Let’s take RocksDB as example. The foreground operations are synchronous: under the hood it uses synchronous pread and pwrite syscalls. This means that a CPU without a large number of threads won’t saturate an NVMe IOPS capacity, since every pread/pwrite runs at Queue Depth 1. Over-spawning threads w.r.t to the CPU core count improves throughput only to limited extent, because we will end up paying the cost of expensive context-switches. Memory-mapped storage isn’t a great solution either: while writes to memory-mapped regions are mostly asynchronous, reads cannot: the thread will be blocked on page swap anyway. In both cases we are subject to the OS implementation which don’t really play in our favor. Here a great explanation on the reasons why.

Prior art

Previous efforts in the same direction of coroutine-based database are most notably ScyllaDB built on the Seastar framework, and CockroachDB’s Pebble; Pebble inherits the Go language asynchronous design, but heavily relies on the OS page cache.

I/O Batching

As mentioned, NVMes present the highest throughput (nb. it costs higher latency) at Queue Depth 32/64, i.e. more concurrent requests can be batched to be processed concurrently from the device. HedgeDB’s concurrency model based on coroutines allows to integrate batching quite seamlessly. I/O requests filed from the same thread can be batched while still writing code that is quite close to the sequential/blocking version.

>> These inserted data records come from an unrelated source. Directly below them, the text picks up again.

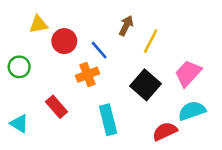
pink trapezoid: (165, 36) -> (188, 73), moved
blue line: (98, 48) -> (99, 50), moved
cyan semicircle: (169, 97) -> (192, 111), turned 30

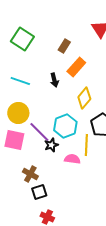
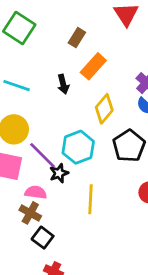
yellow line: (86, 145) -> (91, 199), moved
pink semicircle: (72, 159) -> (36, 192), moved
black square: (39, 192) -> (43, 238), turned -35

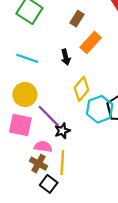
yellow diamond: (104, 109) -> (82, 89), moved
cyan hexagon: (78, 147) -> (100, 109), moved
yellow line: (91, 199) -> (62, 162), moved

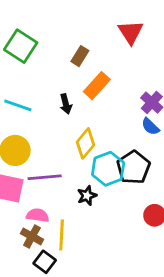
purple line: (49, 116) -> (45, 177), turned -50
black star: (62, 131) -> (87, 196), moved

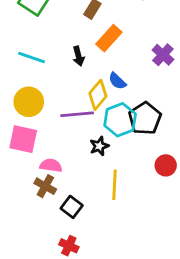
blue semicircle: (150, 126) -> (117, 81), moved
purple line: (45, 177) -> (77, 114), moved
yellow line: (62, 235) -> (115, 185), moved
black square: (45, 262) -> (72, 207), moved

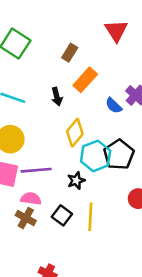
blue semicircle: (117, 81) -> (114, 106), moved
purple line: (77, 114) -> (36, 170), moved
black square: (72, 207) -> (62, 215), moved

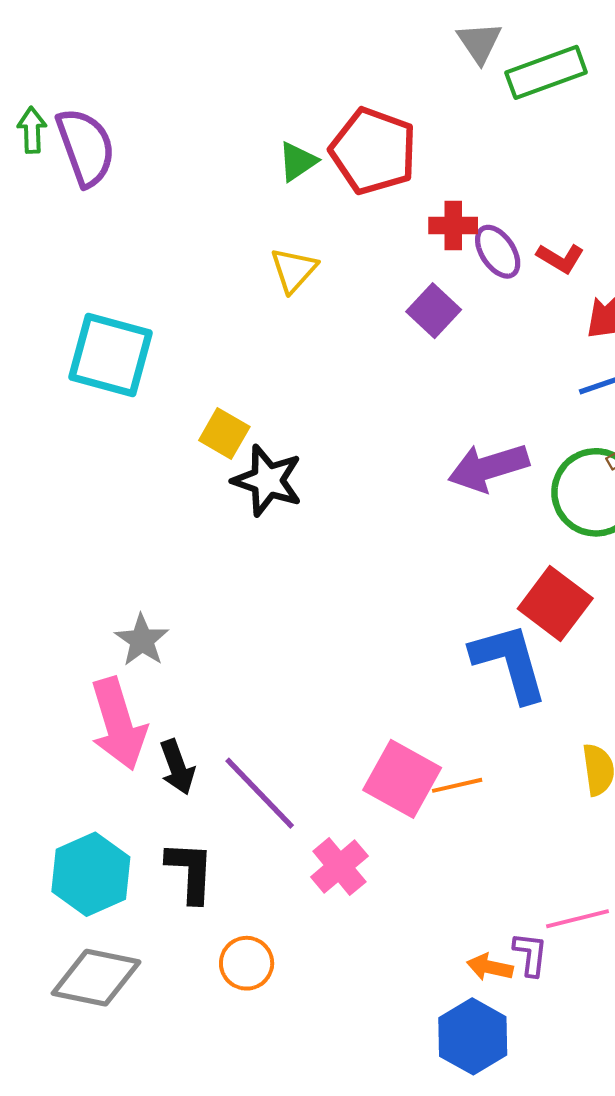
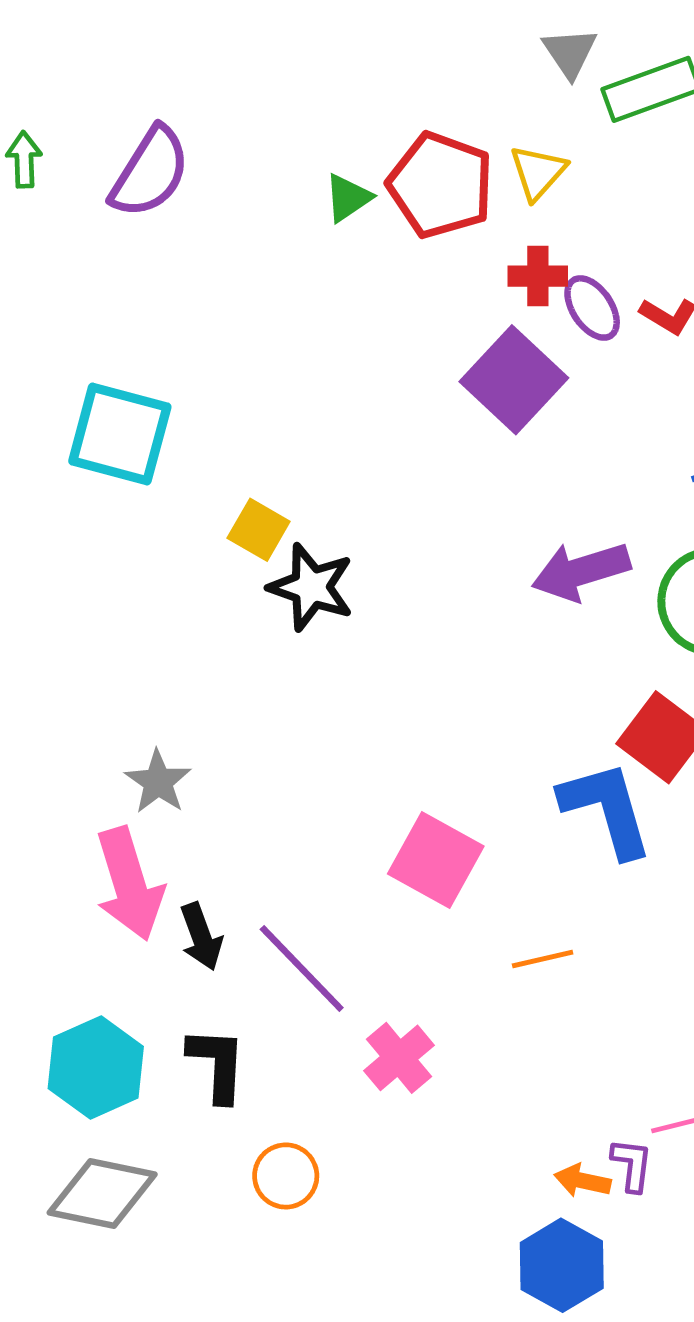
purple semicircle: (86, 147) -> (150, 172), moved, turned 52
yellow triangle: (294, 270) -> (538, 172), moved
purple square: (434, 311) -> (514, 380), size x1.6
pink square: (402, 779) -> (436, 860), moved

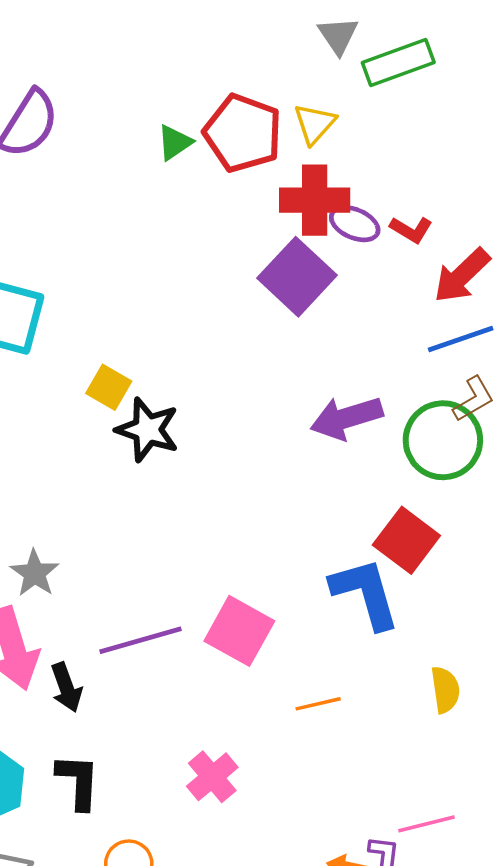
red cross: (538, 276) -> (315, 200), size x1.6
purple ellipse: (592, 308) -> (355, 224), turned -33
purple line: (302, 969) -> (140, 640), moved, turned -62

If you look at the codebase, you will notice many calls like

int res = co_await hedge::io::read(fd, data, size, offset);

This looks almost identical to the synchronous counterpart, yet it enables multiple I/O requests to be filed at once from one single thread.

Under the hood

HedgeDB implements a custom awaitable type that integrates io_uring into TooManyCooks. When such objects are co_awaited, an I/O request is filed to the thread local io_ctx, each holding a io_uring instance. With the help of the awaitable object, the io_ctx suspends the execution and stores internally the I/O request type and coordinates the coroutine handle for resuming it later (or the coroutine yields). Now, another task is picked for execution from the TMC executor work-queue, that might potentially file another I/O request. This process continues until one of these conditions fires:

  1. There are enough pending requests to fill the io_uring submission queue;

  2. There is no available task to be executed for the current executor.

The io_ctx now calls io_uring_submit_and_wait on the requests batch. As the name suggests, this call submits a batch of I/O requests (or, Submission Queue Entries) to the system and synchronously waits for at least a Completion Queue Entry to land.

Now that the I/O requests are fulfilled, every suspended task gets resumed by being scheduled on its reference threadpool.